=== REKORDY DO ZADANIA ===

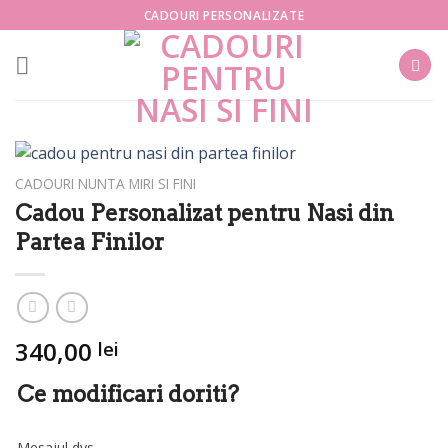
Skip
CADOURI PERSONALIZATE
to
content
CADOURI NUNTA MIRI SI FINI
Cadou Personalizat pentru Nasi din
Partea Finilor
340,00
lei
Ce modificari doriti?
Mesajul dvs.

===
=== REKORDY DO ZADANIA ===

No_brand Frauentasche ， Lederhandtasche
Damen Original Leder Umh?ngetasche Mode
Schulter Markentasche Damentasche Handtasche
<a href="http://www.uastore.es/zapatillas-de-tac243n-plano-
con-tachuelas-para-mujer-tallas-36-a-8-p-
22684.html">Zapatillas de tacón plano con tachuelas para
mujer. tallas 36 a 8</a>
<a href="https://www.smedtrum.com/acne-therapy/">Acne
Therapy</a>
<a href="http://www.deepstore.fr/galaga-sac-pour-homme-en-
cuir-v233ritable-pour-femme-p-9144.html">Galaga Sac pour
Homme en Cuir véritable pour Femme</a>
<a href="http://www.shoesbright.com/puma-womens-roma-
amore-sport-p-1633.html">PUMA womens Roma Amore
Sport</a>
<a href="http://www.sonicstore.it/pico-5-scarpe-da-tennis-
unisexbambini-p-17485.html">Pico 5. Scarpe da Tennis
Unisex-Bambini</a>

===

**DO ZROBIENIA**. Przepisz bez zmian wiersze od tego, w którym jest "No_brand Frauentasche ， Lederhandtasche", do tego, w którym jest "Unisex-Bambini</a>". Oba skrajne wiersze też mają się znaleźć w odpowiedzi.

**ROZWIĄZANIE**.
No_brand Frauentasche ， Lederhandtasche
Damen Original Leder Umh?ngetasche Mode
Schulter Markentasche Damentasche Handtasche
<a href="http://www.uastore.es/zapatillas-de-tac243n-plano-
con-tachuelas-para-mujer-tallas-36-a-8-p-
22684.html">Zapatillas de tacón plano con tachuelas para
mujer. tallas 36 a 8</a>
<a href="https://www.smedtrum.com/acne-therapy/">Acne
Therapy</a>
<a href="http://www.deepstore.fr/galaga-sac-pour-homme-en-
cuir-v233ritable-pour-femme-p-9144.html">Galaga Sac pour
Homme en Cuir véritable pour Femme</a>
<a href="http://www.shoesbright.com/puma-womens-roma-
amore-sport-p-1633.html">PUMA womens Roma Amore
Sport</a>
<a href="http://www.sonicstore.it/pico-5-scarpe-da-tennis-
unisexbambini-p-17485.html">Pico 5. Scarpe da Tennis
Unisex-Bambini</a>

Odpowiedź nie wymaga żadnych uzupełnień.